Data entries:
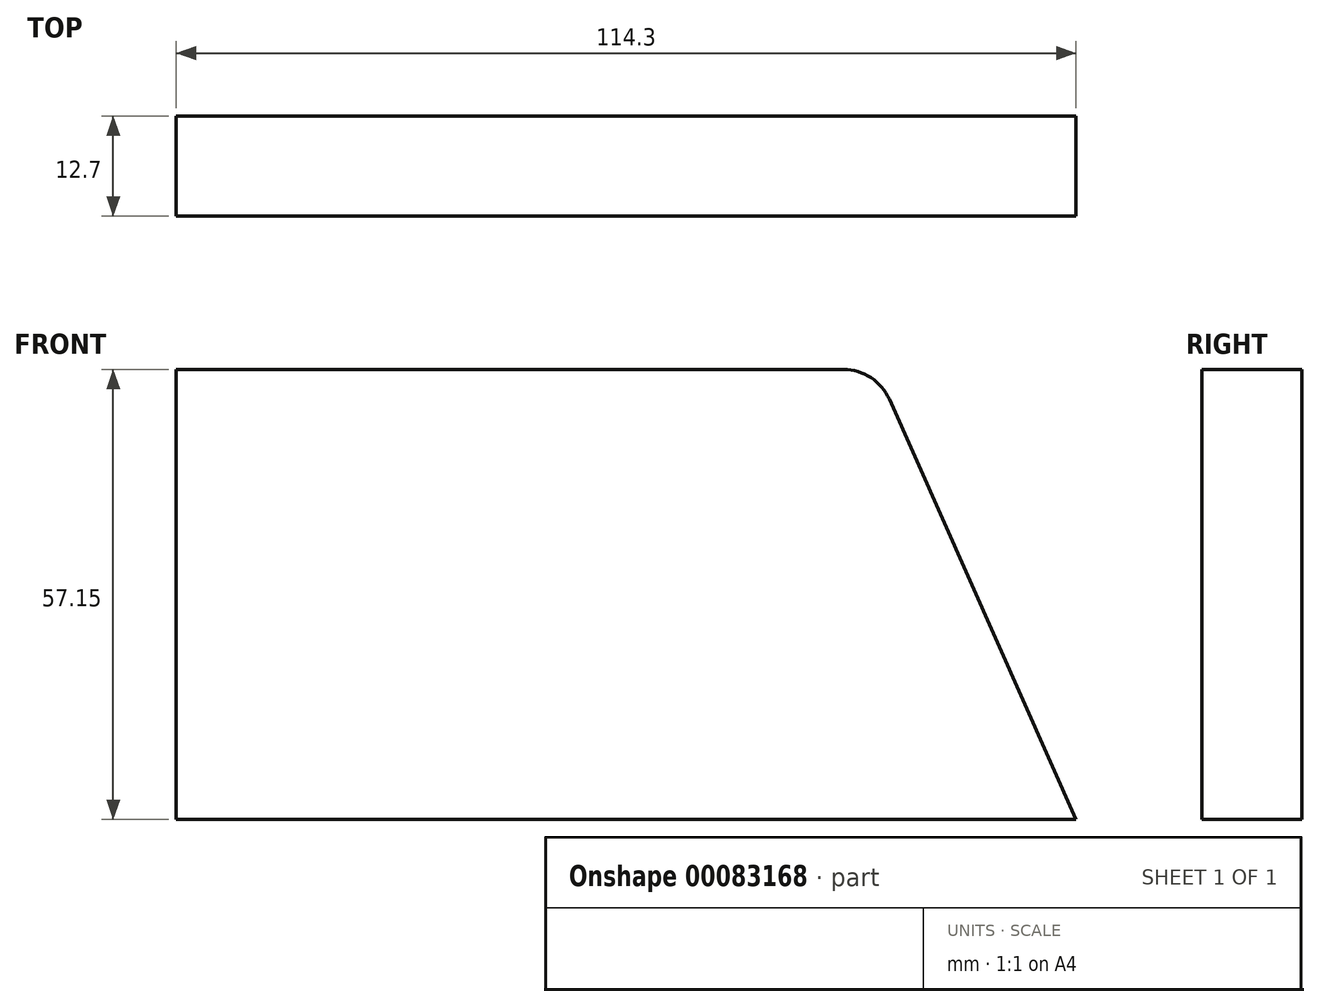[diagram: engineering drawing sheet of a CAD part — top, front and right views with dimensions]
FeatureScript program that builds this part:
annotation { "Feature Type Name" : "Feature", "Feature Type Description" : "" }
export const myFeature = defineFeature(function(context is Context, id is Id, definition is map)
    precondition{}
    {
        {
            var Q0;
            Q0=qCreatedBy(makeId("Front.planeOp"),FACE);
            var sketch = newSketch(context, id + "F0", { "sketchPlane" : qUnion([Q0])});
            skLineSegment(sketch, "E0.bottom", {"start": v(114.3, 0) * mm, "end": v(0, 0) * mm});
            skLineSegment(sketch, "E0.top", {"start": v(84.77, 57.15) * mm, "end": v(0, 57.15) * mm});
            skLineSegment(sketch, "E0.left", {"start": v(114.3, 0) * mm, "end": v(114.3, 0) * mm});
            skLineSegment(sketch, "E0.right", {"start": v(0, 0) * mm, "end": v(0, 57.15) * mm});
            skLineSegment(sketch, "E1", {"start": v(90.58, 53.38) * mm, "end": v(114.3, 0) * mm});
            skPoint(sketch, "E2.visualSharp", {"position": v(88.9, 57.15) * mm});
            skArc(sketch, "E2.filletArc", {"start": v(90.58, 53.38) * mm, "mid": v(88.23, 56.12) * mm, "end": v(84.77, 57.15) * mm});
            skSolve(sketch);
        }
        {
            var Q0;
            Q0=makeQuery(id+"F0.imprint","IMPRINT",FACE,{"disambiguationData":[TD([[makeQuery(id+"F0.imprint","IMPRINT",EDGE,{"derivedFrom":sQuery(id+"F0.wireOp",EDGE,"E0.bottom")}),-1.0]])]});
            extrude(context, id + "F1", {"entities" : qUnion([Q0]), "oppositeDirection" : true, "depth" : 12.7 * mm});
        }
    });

--

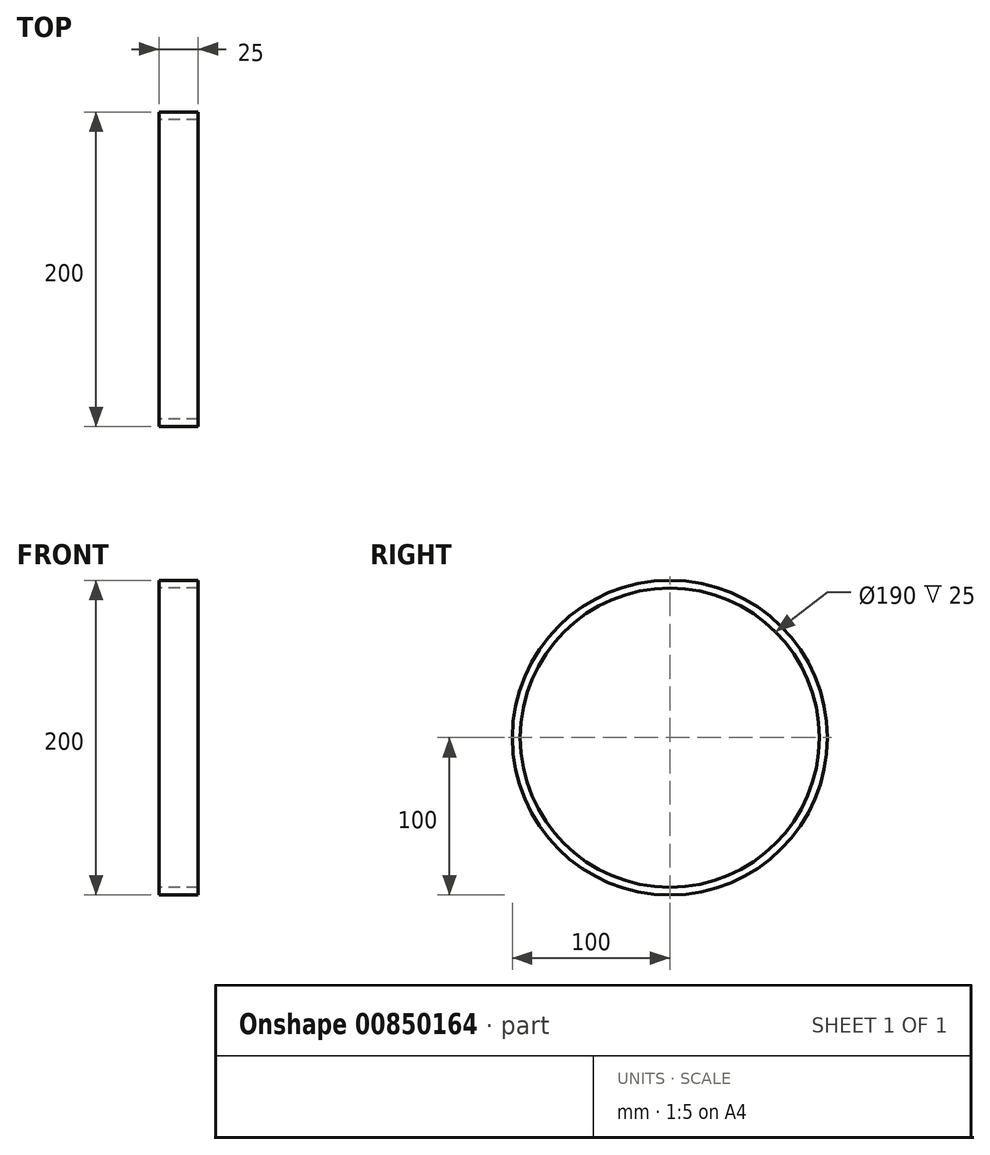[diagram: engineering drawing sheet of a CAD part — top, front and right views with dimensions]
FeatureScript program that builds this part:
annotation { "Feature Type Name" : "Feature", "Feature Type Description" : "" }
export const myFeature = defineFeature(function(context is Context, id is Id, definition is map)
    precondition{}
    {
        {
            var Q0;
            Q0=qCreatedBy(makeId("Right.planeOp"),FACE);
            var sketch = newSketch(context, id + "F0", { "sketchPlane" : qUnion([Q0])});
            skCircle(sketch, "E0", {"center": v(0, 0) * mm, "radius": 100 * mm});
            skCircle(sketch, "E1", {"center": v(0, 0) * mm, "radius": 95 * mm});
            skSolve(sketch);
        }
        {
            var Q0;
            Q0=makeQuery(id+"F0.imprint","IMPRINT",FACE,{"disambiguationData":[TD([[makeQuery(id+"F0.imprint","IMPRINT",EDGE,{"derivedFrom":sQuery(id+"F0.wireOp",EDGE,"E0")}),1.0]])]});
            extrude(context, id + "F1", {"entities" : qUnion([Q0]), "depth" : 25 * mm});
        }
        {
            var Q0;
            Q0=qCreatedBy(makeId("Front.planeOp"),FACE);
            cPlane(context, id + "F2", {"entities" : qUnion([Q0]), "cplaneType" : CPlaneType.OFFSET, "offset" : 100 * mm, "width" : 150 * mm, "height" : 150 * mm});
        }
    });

---

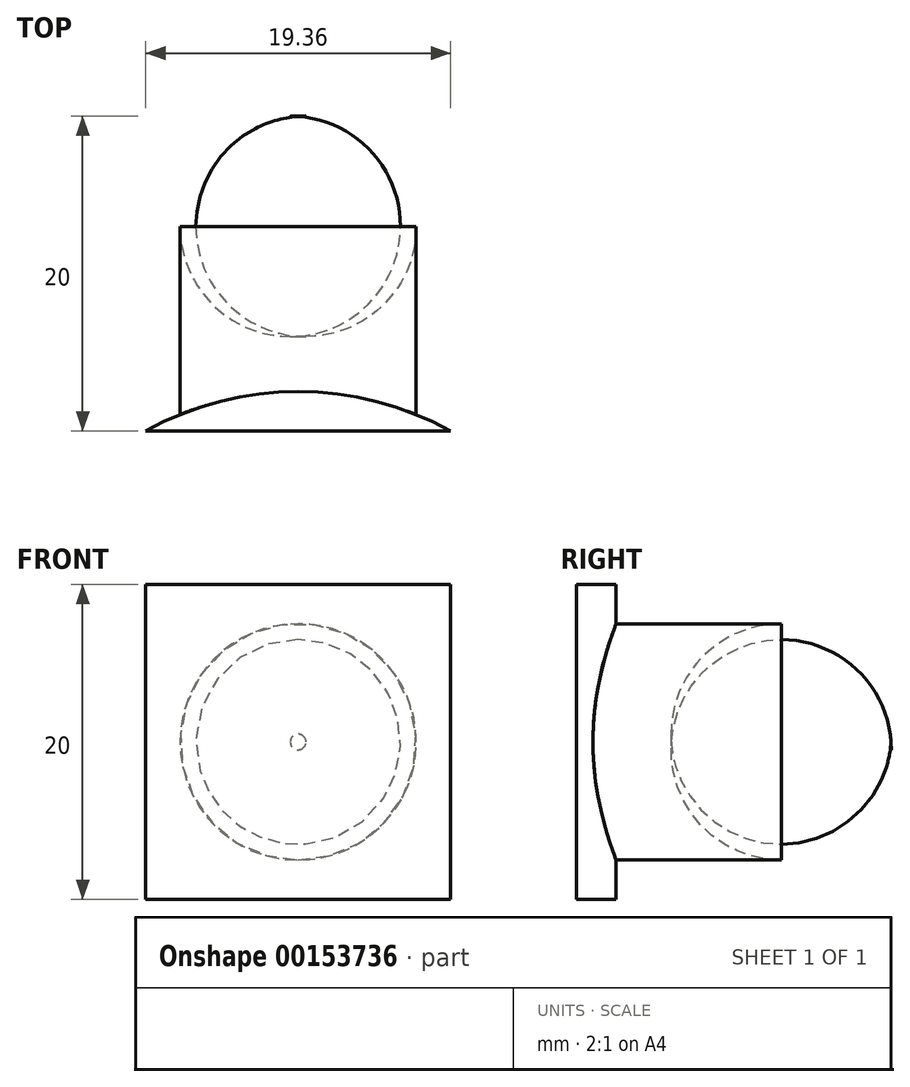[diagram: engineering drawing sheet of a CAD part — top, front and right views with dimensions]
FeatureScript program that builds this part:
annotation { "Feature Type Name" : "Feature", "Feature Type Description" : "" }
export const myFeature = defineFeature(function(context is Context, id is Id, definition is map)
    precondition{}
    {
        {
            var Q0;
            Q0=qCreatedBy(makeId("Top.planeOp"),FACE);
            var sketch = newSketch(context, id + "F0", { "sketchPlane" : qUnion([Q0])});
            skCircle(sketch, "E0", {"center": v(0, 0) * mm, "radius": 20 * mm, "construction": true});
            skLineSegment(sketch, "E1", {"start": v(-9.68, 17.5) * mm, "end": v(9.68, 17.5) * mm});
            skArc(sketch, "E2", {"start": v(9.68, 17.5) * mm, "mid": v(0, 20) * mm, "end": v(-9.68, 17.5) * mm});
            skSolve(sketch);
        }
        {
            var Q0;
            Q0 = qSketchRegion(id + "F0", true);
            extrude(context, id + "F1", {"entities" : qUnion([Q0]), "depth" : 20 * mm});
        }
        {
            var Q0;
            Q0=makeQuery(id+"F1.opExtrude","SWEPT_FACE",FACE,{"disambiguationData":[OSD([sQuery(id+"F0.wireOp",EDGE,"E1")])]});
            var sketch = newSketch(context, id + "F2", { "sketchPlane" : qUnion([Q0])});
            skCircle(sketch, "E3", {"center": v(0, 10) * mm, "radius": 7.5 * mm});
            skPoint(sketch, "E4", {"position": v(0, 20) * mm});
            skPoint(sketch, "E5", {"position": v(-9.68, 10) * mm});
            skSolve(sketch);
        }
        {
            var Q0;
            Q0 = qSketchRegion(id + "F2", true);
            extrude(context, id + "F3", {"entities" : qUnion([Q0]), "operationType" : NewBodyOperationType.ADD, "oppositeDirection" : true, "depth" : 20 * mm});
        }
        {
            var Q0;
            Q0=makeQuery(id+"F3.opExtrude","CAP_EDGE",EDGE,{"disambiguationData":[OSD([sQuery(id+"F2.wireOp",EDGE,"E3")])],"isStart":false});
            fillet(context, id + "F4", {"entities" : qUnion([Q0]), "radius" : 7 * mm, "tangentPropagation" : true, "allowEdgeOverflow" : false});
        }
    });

▶ [Do this]:
List every line of the records above that contains the string "derivedFrom", matching case exactly.

▶ [Result of this task]:
            Q0=makeQuery(id+"F0.imprint","IMPRINT",FACE,{"disambiguationData":[TD([[makeQuery(id+"F0.imprint","IMPRINT",EDGE,{"derivedFrom":sQuery(id+"F0.wireOp",EDGE,"E0.bottom")}),-1.0]])]});
            Q0=makeQuery(id+"F0.imprint","IMPRINT",FACE,{"disambiguationData":[TD([[makeQuery(id+"F0.imprint","IMPRINT",EDGE,{"derivedFrom":sQuery(id+"F0.wireOp",EDGE,"E0")}),1.0]])]});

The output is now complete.